*REQUIRED WORK*:
Return the lines of the data below starting at the one holding "Figure 7: Real-time" and ending at the one holding "Table 1. Variance decomposition of interest", word for word, leaving every picture out.

═══ RAW DATA ═══

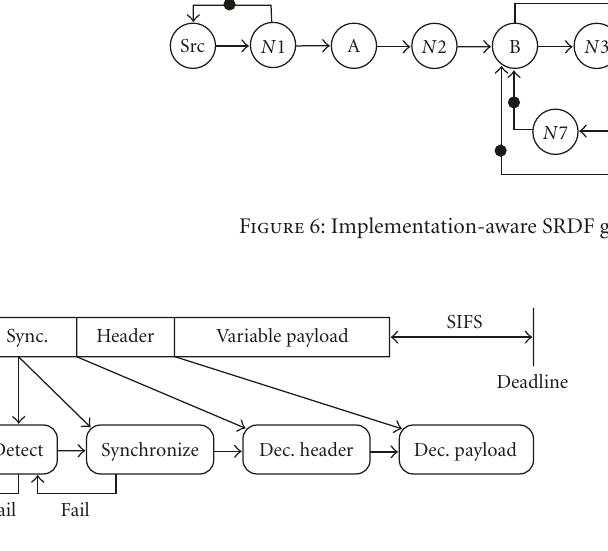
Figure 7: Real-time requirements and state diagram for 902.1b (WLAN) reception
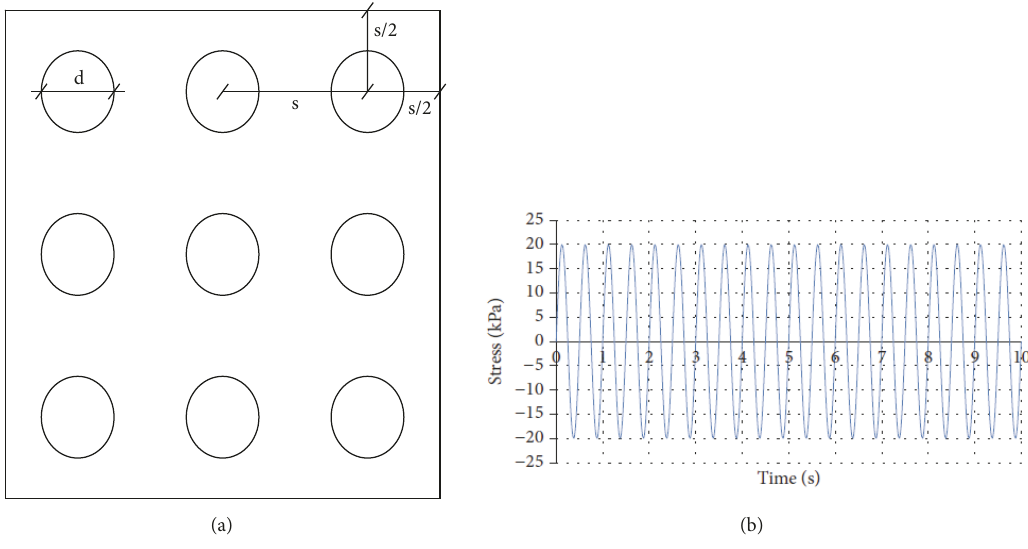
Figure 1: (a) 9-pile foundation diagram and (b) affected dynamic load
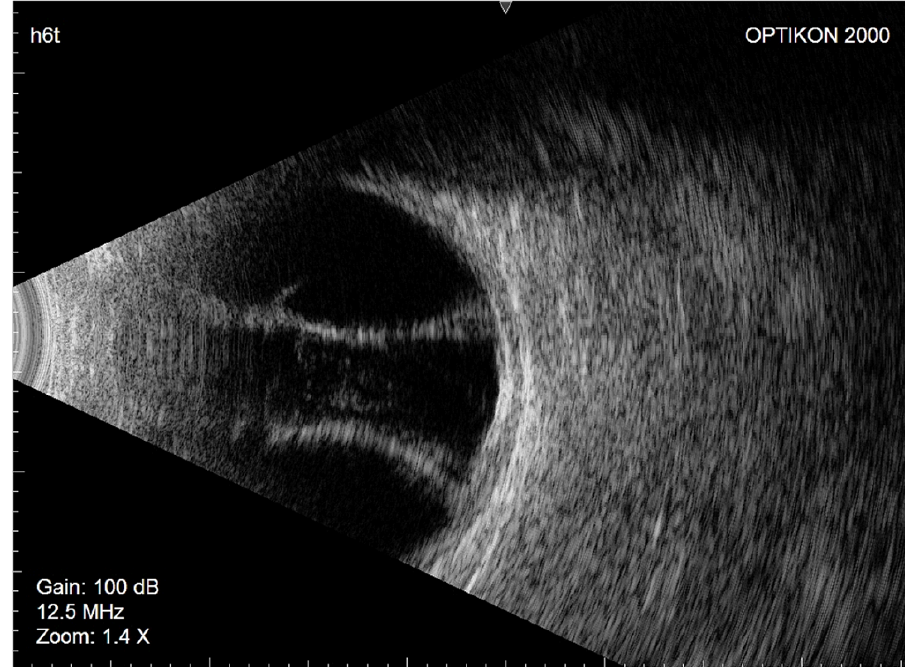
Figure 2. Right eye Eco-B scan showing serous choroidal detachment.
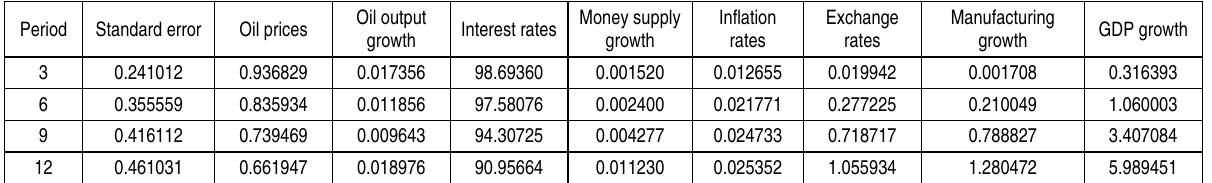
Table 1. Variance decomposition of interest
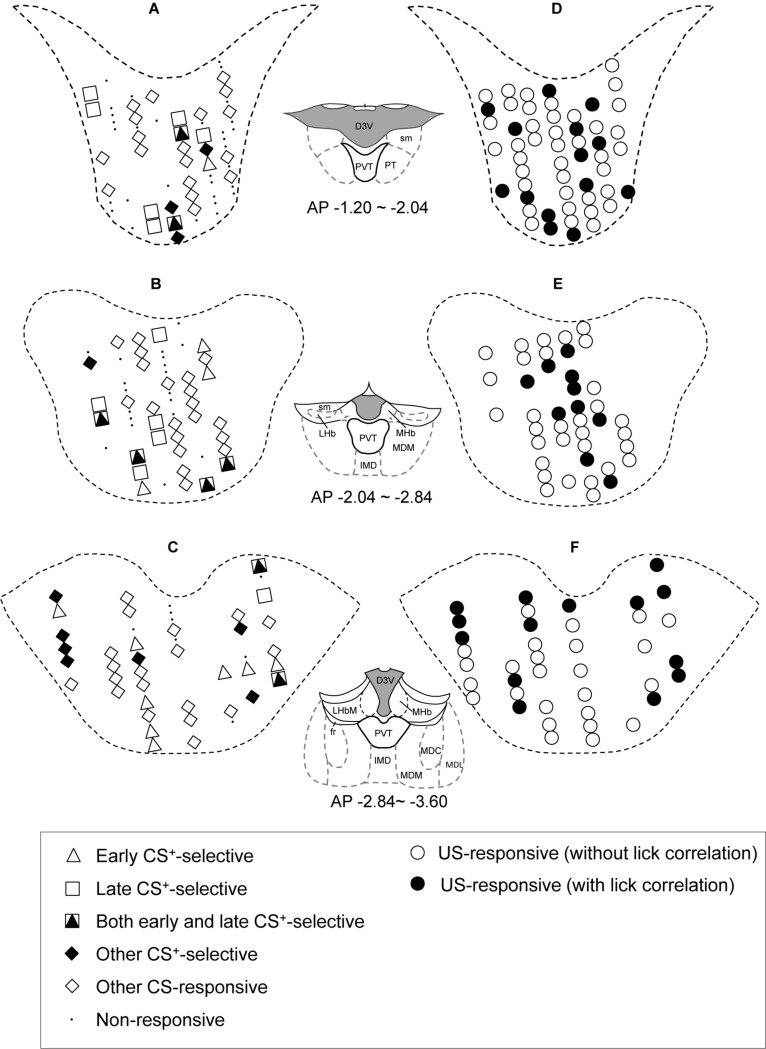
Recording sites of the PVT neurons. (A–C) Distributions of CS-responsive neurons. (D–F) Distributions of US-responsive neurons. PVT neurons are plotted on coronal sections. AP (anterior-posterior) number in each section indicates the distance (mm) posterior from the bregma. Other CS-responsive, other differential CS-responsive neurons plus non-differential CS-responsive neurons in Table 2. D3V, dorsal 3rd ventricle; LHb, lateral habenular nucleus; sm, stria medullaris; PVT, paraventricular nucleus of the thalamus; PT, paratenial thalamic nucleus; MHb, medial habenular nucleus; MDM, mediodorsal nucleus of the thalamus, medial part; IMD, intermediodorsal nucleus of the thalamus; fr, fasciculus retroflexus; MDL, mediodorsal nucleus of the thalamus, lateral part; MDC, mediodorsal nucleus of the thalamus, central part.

═══
═══ RAW DATA ═══

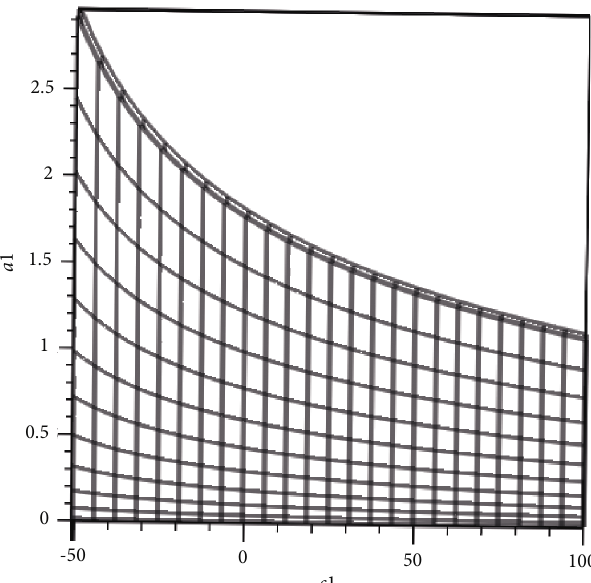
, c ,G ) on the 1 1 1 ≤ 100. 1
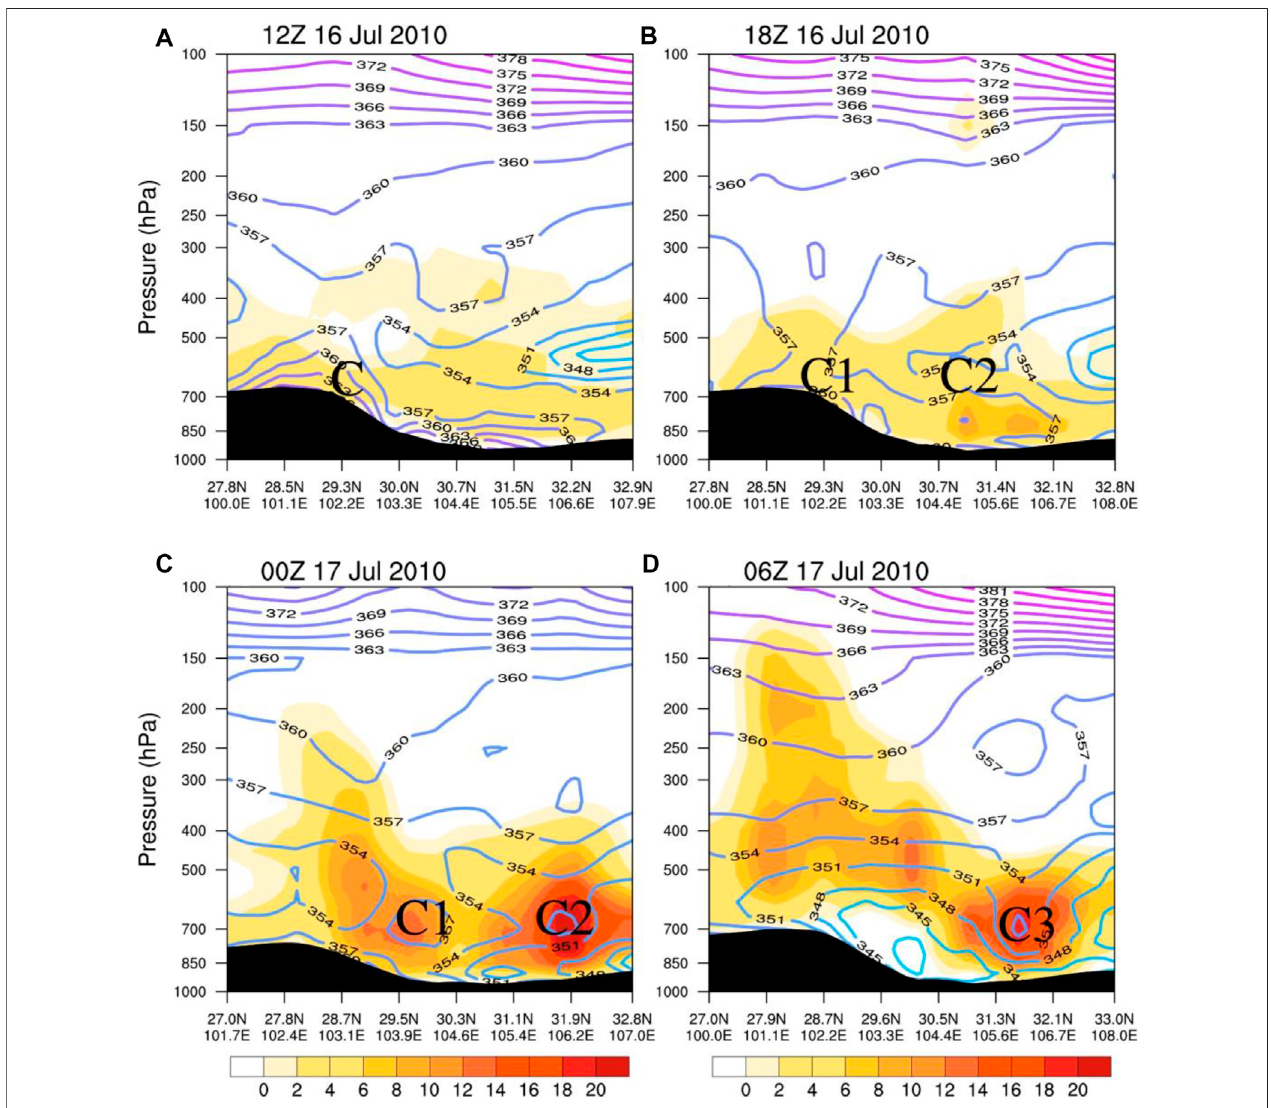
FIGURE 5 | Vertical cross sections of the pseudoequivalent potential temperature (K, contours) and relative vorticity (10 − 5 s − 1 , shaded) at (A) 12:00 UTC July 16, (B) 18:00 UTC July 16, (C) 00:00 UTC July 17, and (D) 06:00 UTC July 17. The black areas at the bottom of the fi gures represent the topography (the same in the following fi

═══
═══ RAW DATA ═══

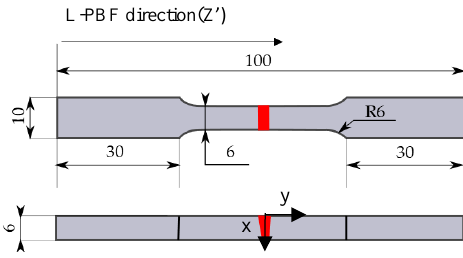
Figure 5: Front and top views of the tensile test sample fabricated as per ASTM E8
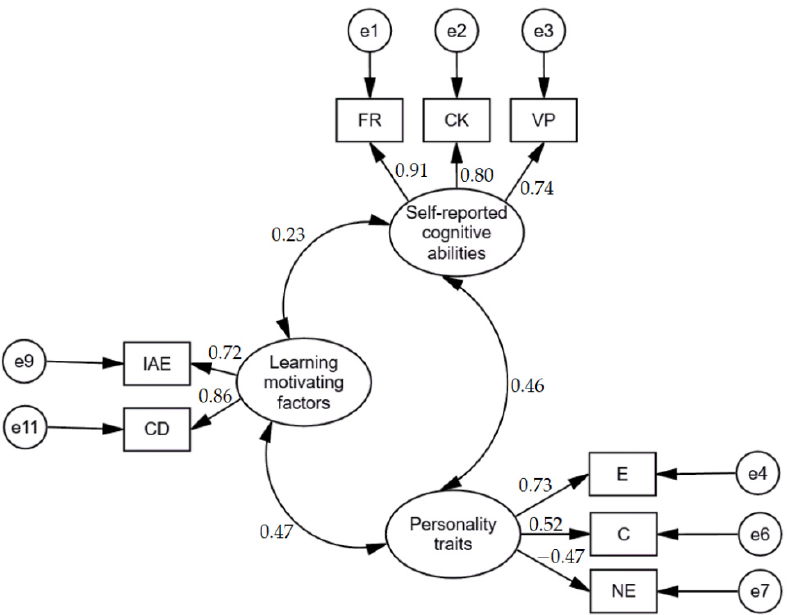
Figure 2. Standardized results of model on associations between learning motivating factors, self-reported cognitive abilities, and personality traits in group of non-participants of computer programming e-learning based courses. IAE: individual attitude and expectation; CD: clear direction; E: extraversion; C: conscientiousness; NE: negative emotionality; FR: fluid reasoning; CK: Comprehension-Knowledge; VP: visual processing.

═══

*SOLUTION*:
Figure 7: Real-time requirements and state diagram for 902.1b (WLAN) reception
Figure 1: (a) 9-pile foundation diagram and (b) affected dynamic load
Figure 2. Right eye Eco-B scan showing serous choroidal detachment.
Table 1. Variance decomposition of interest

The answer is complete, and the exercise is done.